CARLO LEVI, MEDICO D'ANIME
L'anima non è affar del medico, a differenza del corpo. Eppure lui, forse perché non era solo questo, riuscì a leggere nel cuore della gente, a ritrarre emozioni, speranze, desideri e sofferenze di popoli afflitti. Con la penna o col pennello, Carlo Levi ha raccontato drammi, illusioni e bisogni della povera gente del Sud, cercando di sostenerla, di alleviare le sue sofferenze come un bravo medico. Perché il dottor Carlo Levi, ornato d'alloro nel 1925 alla Facoltà di Medicina dell'Università di Torino - città in cui nacque centoventi anni fa, il 29 novembre 1902 -, capì ben presto che la sua vocazione era ben altra, ma riuscì a suo modo a curare le persone, le loro anime affrante, a denunciare ingiustizie e disparità sociali.
Quando, negli anni '30, il suo impegno politico antifascista lo portò al confino obbligato nelle desolate terre della Lucania orientale, tra Grassano e Aliano, nella provincia di Matera, Carlo Levi si ritrovò davanti a scenari che il suo Nord industrializzato non aveva mai visto o (peggio) aveva fatto finta di non vedere. Decine e decine di famiglie, contadine per lo più, costrette a vivere in condizioni disperate, in preda alla povertà e alla fame.
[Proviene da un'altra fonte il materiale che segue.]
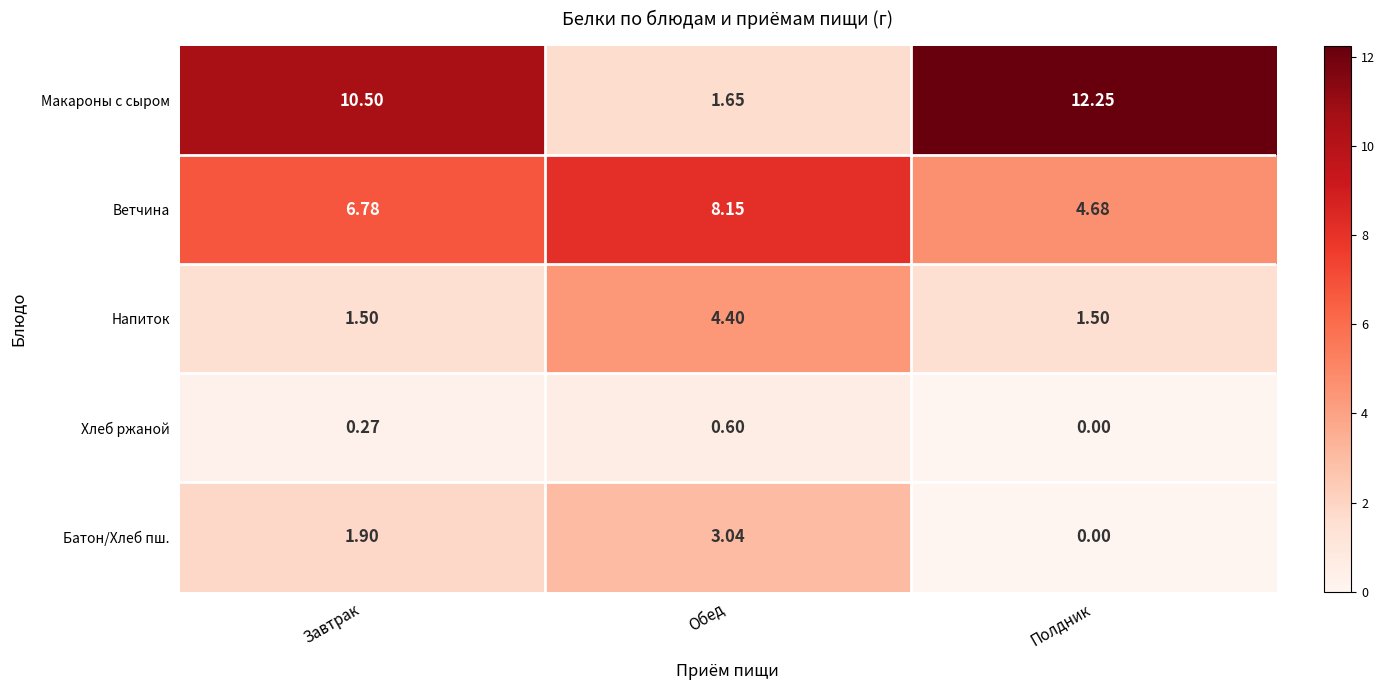

How many data points does each series have?

3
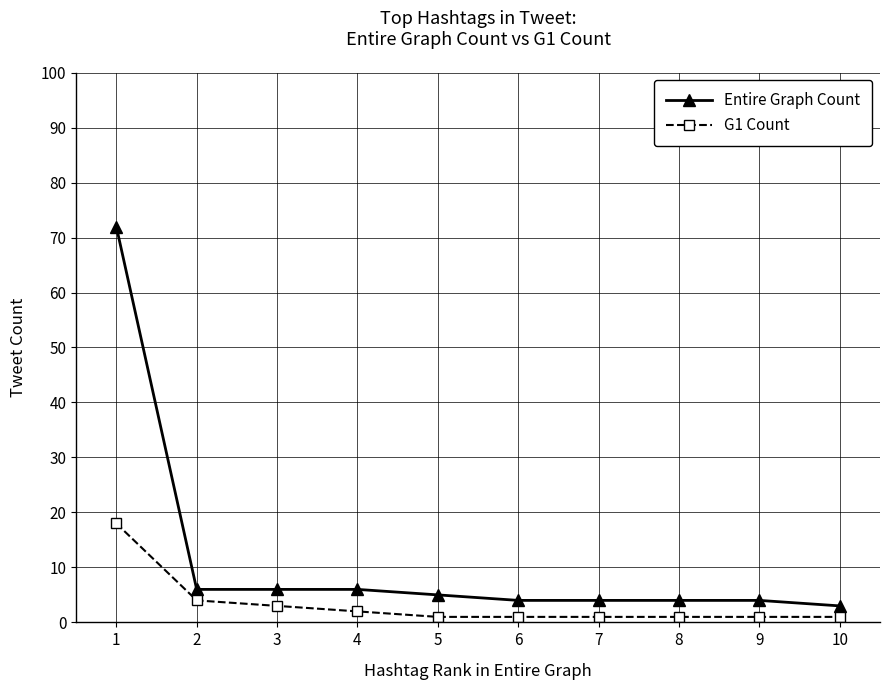

True or false: Entire Graph Count has a value of 4 at 6.

True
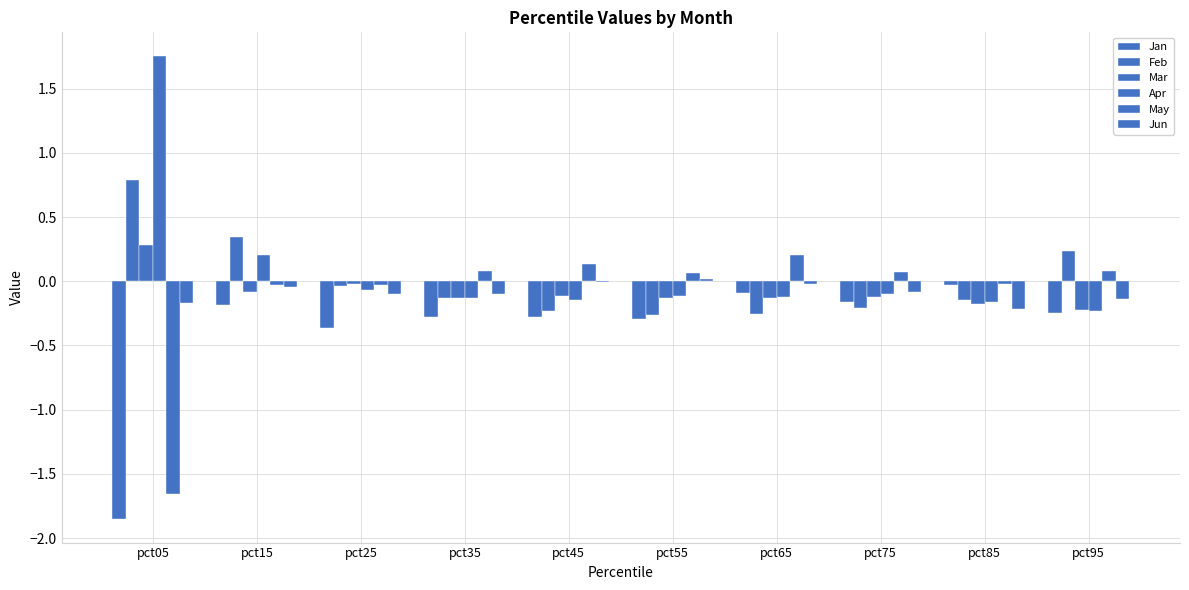

At which label is May closest to 0?

pct85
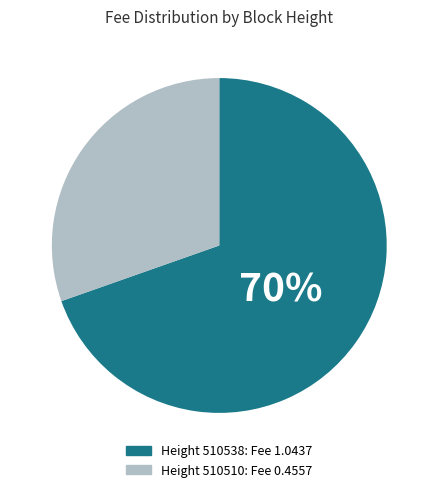

Does any single category account for the majority?

Yes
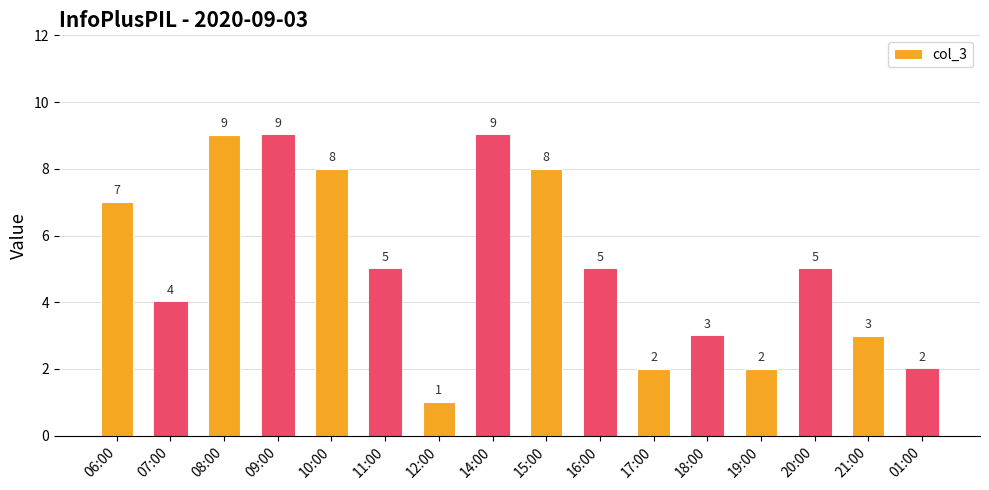

Which has a higher value, 16:00 or 10:00?

10:00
Luoghi in cui neppure Cristo, il figlio di Dio, era riuscito ad arrivare, come ricorda il titolo della sua opera più celebre. Nel 1945, "Cristo si è fermato a Eboli", il racconto della sua esperienza al confino, portò a conoscenza del grande pubblico le assurde condizioni di vita del popolo lucano, abbandonato da Dio e da uno Stato che, quando se ne accorse, gridò alla "vergogna" - come si espresse il presidente De Gasperi davanti all'oscenità delle abitazioni dei Sassi di Matera, oggi patrimonio della cultura. Ma Levi non si limitò soltanto a scrivere. La sua vera passione era la pittura e sono stati molti i dipinti ispirati dal suo soggiorno in Lucania. Immagini che raccontano quanto se non più delle sue parole, sempre improntate ad aprire gli occhi, a smuovere sentimenti di comprensione e vicinanza ( "Le parole sono pietre", del 1955, denunciava le condizioni sociali del popolo siciliano) verso quella gente del Sud a cui rimase legato per tutta la vita. Carlo Levi, infatti, al momento della sua partenza da Aliano, nel 1936, alla fine del suo soggiorno obbligato, promise a quella gente che sarebbe ritornato. Non a caso, dopo la sua scomparsa - avvenuta il 4 gennaio 1975 -, lo scrittore venne sepolto nel cimitero di Aliano, tra quelle persone che aveva saputo ascoltare e comprendere. Anime affrante e perdute che, con parole, dipinti e carezze affettuose, ha saputo curare come solo un "vero" medico sa fare.